FERRAN SE LO CREE

KIKE MATEU

La apuesta del Valencia por Ferran es real sobre el papel pero ante todo sobre el césped. Marcelino cuenta con el chaval. Es la base de un entrenador respetado por su vestuario: que resulte lo más justo posible en sus decisiones y que le diga la verdad a los futbolistas. Sirva el caso de Isco: todo el mundo hablaba maravillas del malagueño pero nunca tuvo minutos de calidad en Primera. En cuanto apareció el Málaga tardó cero coma en marcharse. Aquel Valencia era feliz recogiendo seis millones por un chaval que «ya veremos como sale» y este Valencia mejora el contrato de un chaval de 18 que ya ha jugado en el Camp Nou y titular en San Mamés. Casi nada. Hay chavales de su edad que no saben dónde está Lugo. Lo de menos es la cláusula, poco acorde al nivel mostrado hasta ahora por el jugador pero totalmente disuasoria para los moscones habituales que sacan la chequera para llevarse el talento. Sueldo de jugador de Primera y contrato corto. Peligrosamente corto por la edad del futbolista, que quedaría libre con 21 añitos. Pero, efectivamente, eso es una apuesta. Nadie podrá llevarse ahora a la joven perla del Valencia y los próximos años dirán si explota a crack o se queda en un buen futbolista. En cualquier caso Marcelino ve en Ferran un futuro muy prometedor y, si él lo ve, le compramos todos la alfombra. Se lo ha ganado. Pero además, el caso Ferran sirve también como mensaje a navegantes: el Valencia vuelve a ser un club fuerte. Atrás quedan los años con el descenso en el cogote. El club vuelve a su lugar natural y eso se nota en estos detalles. El chico apuesta por su club y éste le muestra al mercado una fortaleza otrora perdida. Son solo gestos, pero muestran lo que hay detrás. Ferran se cree el proyecto y el Valencia es creíble otra vez.
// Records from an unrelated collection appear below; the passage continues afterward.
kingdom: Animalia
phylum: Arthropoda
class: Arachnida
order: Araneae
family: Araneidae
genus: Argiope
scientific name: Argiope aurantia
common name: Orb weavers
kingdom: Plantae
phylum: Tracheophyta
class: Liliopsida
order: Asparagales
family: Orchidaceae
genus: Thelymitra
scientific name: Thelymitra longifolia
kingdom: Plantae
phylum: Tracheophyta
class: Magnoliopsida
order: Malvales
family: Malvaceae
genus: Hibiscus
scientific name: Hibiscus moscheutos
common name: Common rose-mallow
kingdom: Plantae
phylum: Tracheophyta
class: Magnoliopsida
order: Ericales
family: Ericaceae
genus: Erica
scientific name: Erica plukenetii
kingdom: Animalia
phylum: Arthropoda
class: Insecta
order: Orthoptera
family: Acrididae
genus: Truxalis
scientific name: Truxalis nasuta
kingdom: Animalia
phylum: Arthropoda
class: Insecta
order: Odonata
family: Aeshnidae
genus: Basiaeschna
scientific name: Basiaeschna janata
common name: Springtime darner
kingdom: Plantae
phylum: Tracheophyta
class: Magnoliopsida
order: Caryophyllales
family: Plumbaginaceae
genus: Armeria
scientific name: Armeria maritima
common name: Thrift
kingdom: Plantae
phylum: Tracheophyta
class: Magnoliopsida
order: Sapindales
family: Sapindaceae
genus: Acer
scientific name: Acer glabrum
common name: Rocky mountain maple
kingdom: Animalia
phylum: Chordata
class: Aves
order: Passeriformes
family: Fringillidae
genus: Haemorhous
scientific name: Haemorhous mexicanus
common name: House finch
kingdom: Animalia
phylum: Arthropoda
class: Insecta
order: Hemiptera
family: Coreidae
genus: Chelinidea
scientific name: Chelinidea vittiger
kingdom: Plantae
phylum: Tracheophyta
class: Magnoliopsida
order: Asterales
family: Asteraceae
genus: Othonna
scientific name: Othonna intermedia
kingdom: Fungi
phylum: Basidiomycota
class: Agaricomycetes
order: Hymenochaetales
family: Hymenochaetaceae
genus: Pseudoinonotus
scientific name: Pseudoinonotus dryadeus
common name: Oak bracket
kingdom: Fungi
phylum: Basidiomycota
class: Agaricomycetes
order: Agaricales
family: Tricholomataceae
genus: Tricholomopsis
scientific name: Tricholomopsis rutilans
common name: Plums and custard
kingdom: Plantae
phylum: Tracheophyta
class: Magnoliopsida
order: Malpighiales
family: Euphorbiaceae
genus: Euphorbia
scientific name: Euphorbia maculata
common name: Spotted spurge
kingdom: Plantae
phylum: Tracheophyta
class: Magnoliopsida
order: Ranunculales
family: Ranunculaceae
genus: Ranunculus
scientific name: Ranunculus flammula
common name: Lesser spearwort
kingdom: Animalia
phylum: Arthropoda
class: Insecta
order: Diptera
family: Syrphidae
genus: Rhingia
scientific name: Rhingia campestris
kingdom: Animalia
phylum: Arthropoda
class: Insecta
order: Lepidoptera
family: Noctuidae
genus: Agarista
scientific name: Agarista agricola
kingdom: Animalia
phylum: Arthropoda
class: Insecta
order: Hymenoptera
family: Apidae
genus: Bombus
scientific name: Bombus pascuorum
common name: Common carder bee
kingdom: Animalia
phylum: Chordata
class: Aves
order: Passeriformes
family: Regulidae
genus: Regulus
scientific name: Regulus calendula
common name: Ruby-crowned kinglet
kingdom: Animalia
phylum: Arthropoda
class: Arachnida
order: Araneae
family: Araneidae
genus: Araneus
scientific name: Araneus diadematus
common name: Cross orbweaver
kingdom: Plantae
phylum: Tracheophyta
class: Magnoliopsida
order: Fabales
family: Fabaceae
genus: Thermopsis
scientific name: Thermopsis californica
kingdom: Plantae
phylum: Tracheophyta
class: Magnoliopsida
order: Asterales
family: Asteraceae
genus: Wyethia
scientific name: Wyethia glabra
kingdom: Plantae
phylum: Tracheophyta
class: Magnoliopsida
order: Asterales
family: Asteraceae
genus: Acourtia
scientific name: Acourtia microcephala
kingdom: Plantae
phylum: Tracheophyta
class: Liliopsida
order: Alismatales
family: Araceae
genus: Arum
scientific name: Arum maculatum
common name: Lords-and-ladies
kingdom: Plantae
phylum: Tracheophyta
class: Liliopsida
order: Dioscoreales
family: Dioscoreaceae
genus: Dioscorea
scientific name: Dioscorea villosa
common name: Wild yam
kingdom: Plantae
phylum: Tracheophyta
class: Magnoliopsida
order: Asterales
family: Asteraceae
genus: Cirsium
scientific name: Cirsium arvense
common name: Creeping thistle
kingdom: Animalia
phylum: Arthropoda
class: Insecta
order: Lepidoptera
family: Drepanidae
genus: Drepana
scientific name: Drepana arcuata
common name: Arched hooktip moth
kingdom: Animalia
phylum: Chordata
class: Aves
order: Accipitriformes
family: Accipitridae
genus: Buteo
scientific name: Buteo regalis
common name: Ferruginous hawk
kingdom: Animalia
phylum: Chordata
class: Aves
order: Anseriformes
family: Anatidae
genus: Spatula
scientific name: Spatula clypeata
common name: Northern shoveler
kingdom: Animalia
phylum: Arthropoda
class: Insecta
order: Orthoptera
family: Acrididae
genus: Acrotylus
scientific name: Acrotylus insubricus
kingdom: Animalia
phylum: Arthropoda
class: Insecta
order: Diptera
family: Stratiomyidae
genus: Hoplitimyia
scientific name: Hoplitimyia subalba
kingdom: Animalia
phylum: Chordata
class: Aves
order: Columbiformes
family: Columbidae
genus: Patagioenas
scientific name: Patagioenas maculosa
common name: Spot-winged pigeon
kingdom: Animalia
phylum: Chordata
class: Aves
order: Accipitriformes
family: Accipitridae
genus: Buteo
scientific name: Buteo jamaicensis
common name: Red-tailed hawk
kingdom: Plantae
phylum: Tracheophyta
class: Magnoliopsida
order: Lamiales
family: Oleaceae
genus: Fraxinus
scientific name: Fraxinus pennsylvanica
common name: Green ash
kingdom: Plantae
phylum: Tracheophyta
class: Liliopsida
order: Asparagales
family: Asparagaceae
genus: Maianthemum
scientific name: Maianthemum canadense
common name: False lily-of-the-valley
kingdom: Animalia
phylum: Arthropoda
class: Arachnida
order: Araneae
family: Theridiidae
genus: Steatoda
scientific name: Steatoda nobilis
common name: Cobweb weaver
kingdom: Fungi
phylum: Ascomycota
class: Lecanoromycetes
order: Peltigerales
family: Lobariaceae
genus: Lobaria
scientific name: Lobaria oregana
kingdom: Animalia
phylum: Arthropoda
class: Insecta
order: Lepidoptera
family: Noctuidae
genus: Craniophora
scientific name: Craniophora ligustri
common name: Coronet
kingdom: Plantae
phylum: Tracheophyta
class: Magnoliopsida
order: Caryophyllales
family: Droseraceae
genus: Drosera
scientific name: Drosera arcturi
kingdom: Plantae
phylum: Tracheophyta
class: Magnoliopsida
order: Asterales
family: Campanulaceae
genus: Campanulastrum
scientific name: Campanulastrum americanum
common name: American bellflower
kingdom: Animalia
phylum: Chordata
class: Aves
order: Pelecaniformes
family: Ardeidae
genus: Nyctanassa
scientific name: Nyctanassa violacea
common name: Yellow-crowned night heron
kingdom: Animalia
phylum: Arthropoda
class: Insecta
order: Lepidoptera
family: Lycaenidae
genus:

Y hablando de puertas, queda mucha Liga como para ir abriendo la del trastero, pero ya pueden aceptar, la Generalitat primero y la UE después, el calendario de pagos de la multa que propondrá el Valencia y el recurso correspondiente para el pago aplazado. Porque si al club le obligan a pagar los veintitantos millones de golpe el 20 de mayo, la planificación de la próxima temporada sufrirá un revés de dimensiones desconocidas. Porque, yo de números no ando muy puesto, pero si a 45 le sumamos 24 son 69. Y si a 69 le sumamos 24 más son 93. Han leído bien ¿no? El total de millones a pagar si sumamos el déficit presupuestario del actual ejercicio, la compra de Kondogbia y la multa caso de tener que apoquinar de forma íntegra el 20 de mayo. Y eso sin contar con el crédito de Bankia, que está entrando por el garaje tras los años de carencia. Que la teta de la Champions apaga el fuego de la cocina, pero el incendio continúa en el resto de la casa sin bombero singapurense que lo sofoque con millones.